Exercise
Every record needs to come back as written, except for the pictures.

Source information
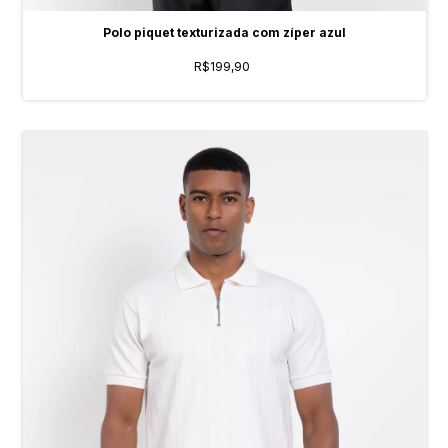
Polo piquet texturizada com zíper azul
R$199,90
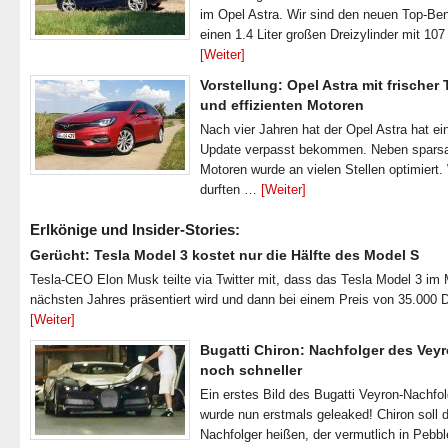
im Opel Astra. Wir sind den neuen Top-Ben
einen 1.4 Liter großen Dreizylinder mit 1
[Weiter]
Vorstellung: Opel Astra mit frischer
und effizienten Motoren
Nach vier Jahren hat der Opel Astra hat ei
Update verpasst bekommen. Neben spar
Motoren wurde an vielen Stellen optimiert.
durften …
[Weiter]
Erlkönige und Insider-Stories:
Gerücht: Tesla Model 3 kostet nur die Hälfte des Model S
Tesla-CEO Elon Musk teilte via Twitter mit, dass das Tesla Model 3 im
nächsten Jahres präsentiert wird und dann bei einem Preis von 35.000 
[Weiter]
Bugatti Chiron: Nachfolger des Veyr
noch schneller
Ein erstes Bild des Bugatti Veyron-Nachfo
wurde nun erstmals geleaked! Chiron soll 
Nachfolger heißen, der vermutlich in Pebb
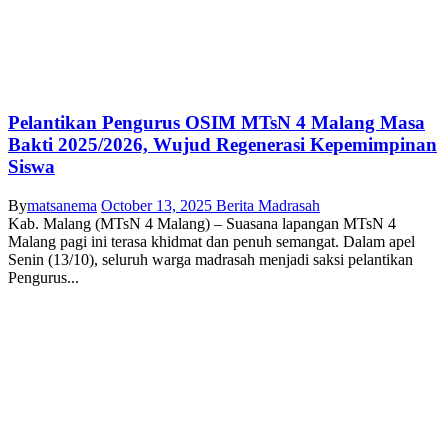
Pelantikan Pengurus OSIM MTsN 4 Malang Masa
Bakti 2025/2026, Wujud Regenerasi Kepemimpinan
Siswa
By
matsanema
October 13, 2025
Berita Madrasah
Kab. Malang (MTsN 4 Malang) – Suasana lapangan MTsN 4
Malang pagi ini terasa khidmat dan penuh semangat. Dalam apel
Senin (13/10), seluruh warga madrasah menjadi saksi pelantikan
Pengurus...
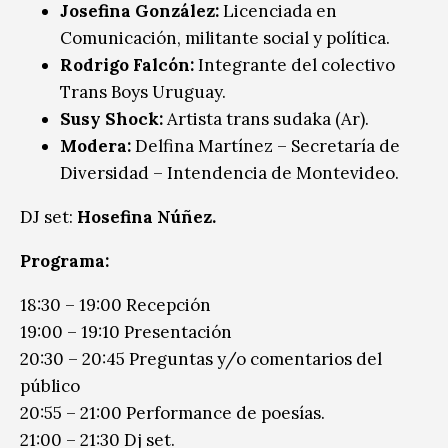
Josefina González:
Licenciada en
Comunicación, militante social y política.
Rodrigo Falcón:
Integrante del colectivo
Trans Boys Uruguay.
Susy Shock:
Artista trans sudaka (Ar).
Modera:
Delfina Martínez – Secretaría de
Diversidad – Intendencia de Montevideo.
DJ set:
Hosefina Núñez.
Programa:
18:30 – 19:00 Recepción
19:00 – 19:10 Presentación
20:30 – 20:45 Preguntas y/o comentarios del
público
20:55 – 21:00 Performance de poesías.
21:00 – 21:30 Dj set.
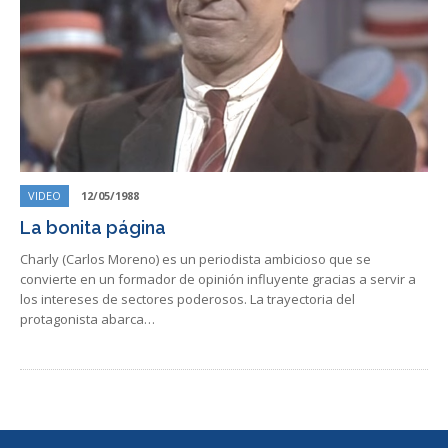
VIDEO
12/05/1988
La bonita página
Charly (Carlos Moreno) es un periodista ambicioso que se
convierte en un formador de opinión influyente gracias a servir a
los intereses de sectores poderosos. La trayectoria del
protagonista abarca…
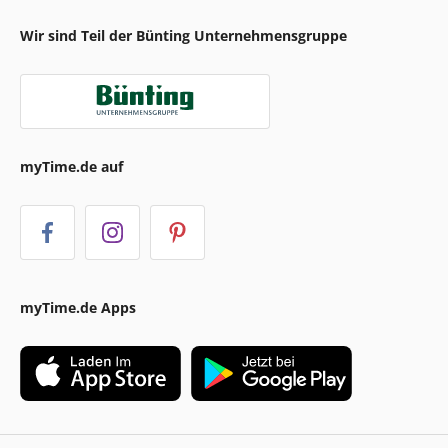
Wir sind Teil der Bünting Unternehmensgruppe
myTime.de auf
myTime.de Apps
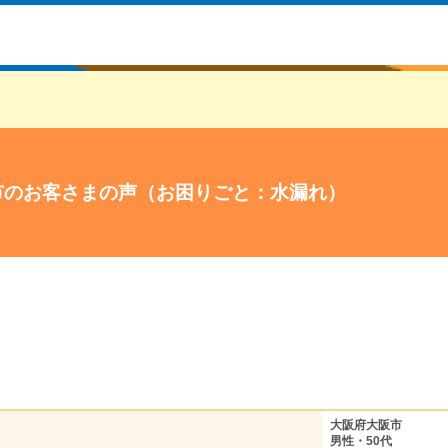
市のお客さまの声（お困りごと：水漏れ）
大阪府大阪市
男性・50代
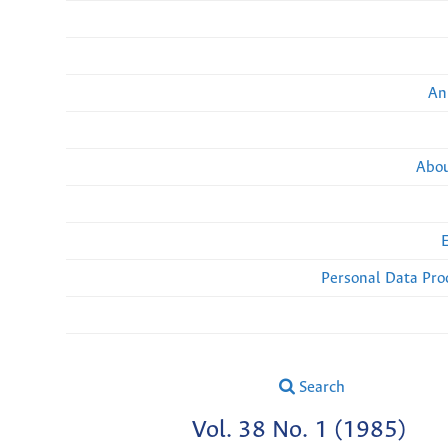
An
Abou
Personal Data Pro
Search
Vol. 38 No. 1 (1985)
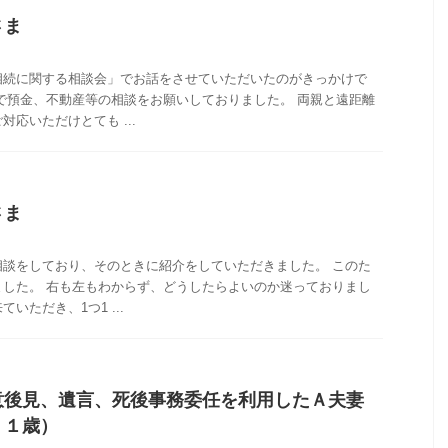
さま
相続に関する相談会」でお話をさせていただいたのがきっかけで
で預金、不動産等の相談をお願いしておりました。 両親と遠距離
応いただけとても ...
さま
相談をしており、そのときに紹介をしていただきました。 このた
ました。 右も左もわからず、どうしたらよいのか迷っておりまし
いただき、1つ1 ...
意後見、遺言、死後事務委任を利用したＡ夫妻
７１歳）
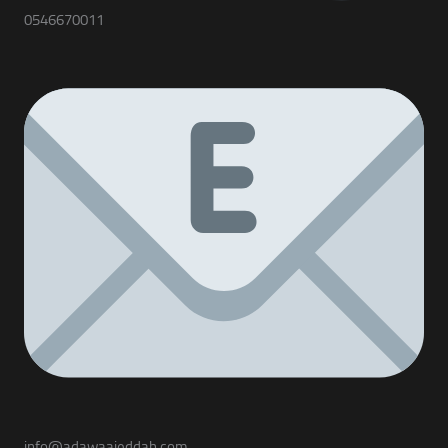
0546670011
info@adawaajeddah.com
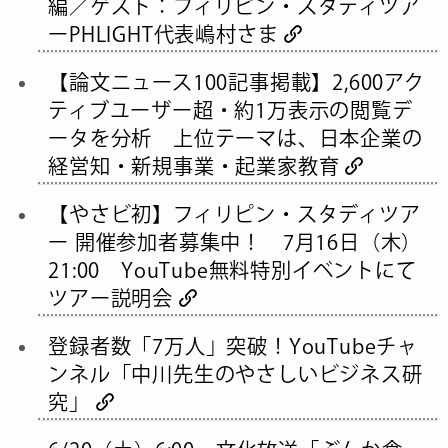
編／ゲスト：フィリピン・スタディツア
ーPHLIGHT代表嶋村さま
【論文ニュース100記事掲載】2,600アク
ティブユーザー超・約1万表示の閲覧デ
ータを分析 上位テーマは、日本企業の
経営知・新規事業・起業家教育
【やさビ初】フィリピン・スタディツア
ー 開催参加者募集中！ 7月16日（木）
21:00 YouTube無料特別イベントにて
ツアー説明会
登録者数「7万人」突破！YouTubeチャ
ンネル「中川先生のやさしいビジネス研
究」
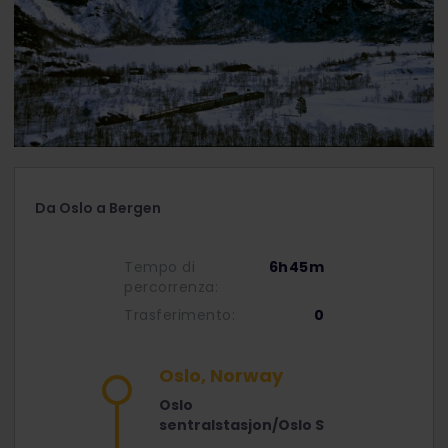
Da Oslo a Bergen
Tempo di
6h45m
percorrenza:
Trasferimento:
0
Oslo, Norway
Oslo
sentralstasjon/Oslo S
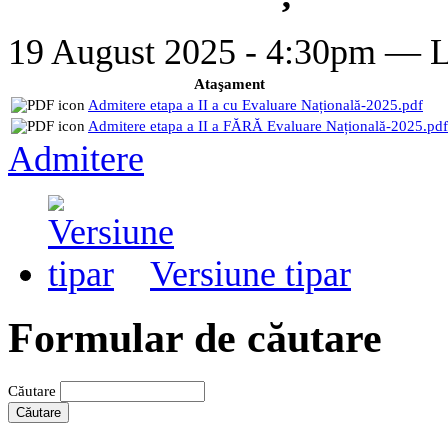
19 August 2025 - 4:30pm —
L
Ataşament
Admitere etapa a II a cu Evaluare Națională-2025.pdf
Admitere etapa a II a FĂRĂ Evaluare Națională-2025.pdf
Admitere
Versiune tipar
Formular de căutare
Căutare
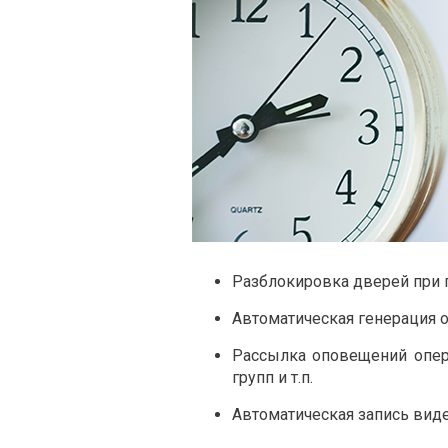
Разблокировка дверей при 
Автоматическая генерация от
Рассылка оповещений опер
групп и т.п.
Автоматическая запись вид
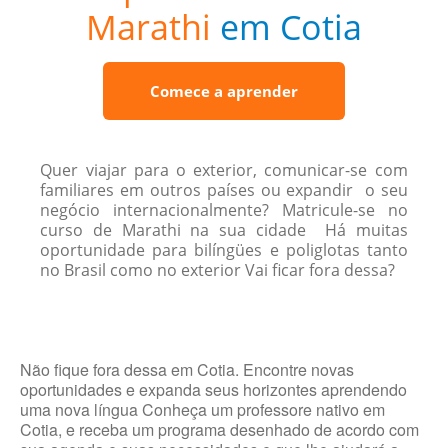
Marathi
em Cotia
Comece a aprender
Quer viajar para o exterior, comunicar-se com
familiares em outros países ou expandir o seu
negócio internacionalmente? Matricule-se no
curso de Marathi na sua cidade Há muitas
oportunidade para bilíngües e poliglotas tanto
no Brasil como no exterior Vai ficar fora dessa?
Não fique fora dessa em Cotia. Encontre novas
oportunidades e expanda seus horizontes aprendendo
uma nova língua Conheça um professore nativo em
Cotia, e receba um programa desenhado de acordo com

Written solution
Polo piquet texturizada com zíper azul
R$199,90
im Opel Astra. Wir sind den neuen Top-Ben
einen 1.4 Liter großen Dreizylinder mit 1
[Weiter]
Vorstellung: Opel Astra mit frischer
und effizienten Motoren
Nach vier Jahren hat der Opel Astra hat ei
Update verpasst bekommen. Neben spar
Motoren wurde an vielen Stellen optimiert.
durften …
[Weiter]
Erlkönige und Insider-Stories:
Gerücht: Tesla Model 3 kostet nur die Hälfte des Model S
Tesla-CEO Elon Musk teilte via Twitter mit, dass das Tesla Model 3 im
nächsten Jahres präsentiert wird und dann bei einem Preis von 35.000 
[Weiter]
Bugatti Chiron: Nachfolger des Veyr
noch schneller
Ein erstes Bild des Bugatti Veyron-Nachfo
wurde nun erstmals geleaked! Chiron soll 
Nachfolger heißen, der vermutlich in Pebb
Pelantikan Pengurus OSIM MTsN 4 Malang Masa
Bakti 2025/2026, Wujud Regenerasi Kepemimpinan
Siswa
By
matsanema
October 13, 2025
Berita Madrasah
Kab. Malang (MTsN 4 Malang) – Suasana lapangan MTsN 4
Malang pagi ini terasa khidmat dan penuh semangat. Dalam apel
Senin (13/10), seluruh warga madrasah menjadi saksi pelantikan
Pengurus...
Josefina González:
Licenciada en
Comunicación, militante social y política.
Rodrigo Falcón:
Integrante del colectivo
Trans Boys Uruguay.
Susy Shock:
Artista trans sudaka (Ar).
Modera:
Delfina Martínez – Secretaría de
Diversidad – Intendencia de Montevideo.
DJ set:
Hosefina Núñez.
Programa:
18:30 – 19:00 Recepción
19:00 – 19:10 Presentación
20:30 – 20:45 Preguntas y/o comentarios del
público
20:55 – 21:00 Performance de poesías.
21:00 – 21:30 Dj set.
VIDEO
12/05/1988
La bonita página
Charly (Carlos Moreno) es un periodista ambicioso que se
convierte en un formador de opinión influyente gracias a servir a
los intereses de sectores poderosos. La trayectoria del
protagonista abarca…
Wir sind Teil der Bünting Unternehmensgruppe
myTime.de auf
myTime.de Apps
市のお客さまの声（お困りごと：水漏れ）
大阪府大阪市
男性・50代
An
Abou
Personal Data Pro
Search
Vol. 38 No. 1 (1985)
さま
相続に関する相談会」でお話をさせていただいたのがきっかけで
で預金、不動産等の相談をお願いしておりました。 両親と遠距離
応いただけとても ...
さま
相談をしており、そのときに紹介をしていただきました。 このた
ました。 右も左もわからず、どうしたらよいのか迷っておりまし
いただき、1つ1 ...
意後見、遺言、死後事務委任を利用したＡ夫妻
７１歳）
0546670011
info@adawaajeddah.com
編／ゲスト：フィリピン・スタディツア
ーPHLIGHT代表嶋村さま
【論文ニュース100記事掲載】2,600アク
ティブユーザー超・約1万表示の閲覧デ
ータを分析 上位テーマは、日本企業の
経営知・新規事業・起業家教育
【やさビ初】フィリピン・スタディツア
ー 開催参加者募集中！ 7月16日（木）
21:00 YouTube無料特別イベントにて
ツアー説明会
登録者数「7万人」突破！YouTubeチャ
ンネル「中川先生のやさしいビジネス研
究」
Da Oslo a Bergen
Tempo di
6h45m
percorrenza:
Trasferimento:
0
Oslo, Norway
Oslo
sentralstasjon/Oslo S
19 August 2025 - 4:30pm —
L
Ataşament
Admitere etapa a II a cu Evaluare Națională-2025.pdf
Admitere etapa a II a FĂRĂ Evaluare Națională-2025.pdf
Admitere
Versiune tipar
Formular de căutare
Căutare
Разблокировка дверей при 
Автоматическая генерация от
Рассылка оповещений опер
групп и т.п.
Автоматическая запись вид
Marathi
em Cotia
Comece a aprender
Quer viajar para o exterior, comunicar-se com
familiares em outros países ou expandir o seu
negócio internacionalmente? Matricule-se no
curso de Marathi na sua cidade Há muitas
oportunidade para bilíngües e poliglotas tanto
no Brasil como no exterior Vai ficar fora dessa?
Não fique fora dessa em Cotia. Encontre novas
oportunidades e expanda seus horizontes aprendendo
uma nova língua Conheça um professore nativo em
Cotia, e receba um programa desenhado de acordo com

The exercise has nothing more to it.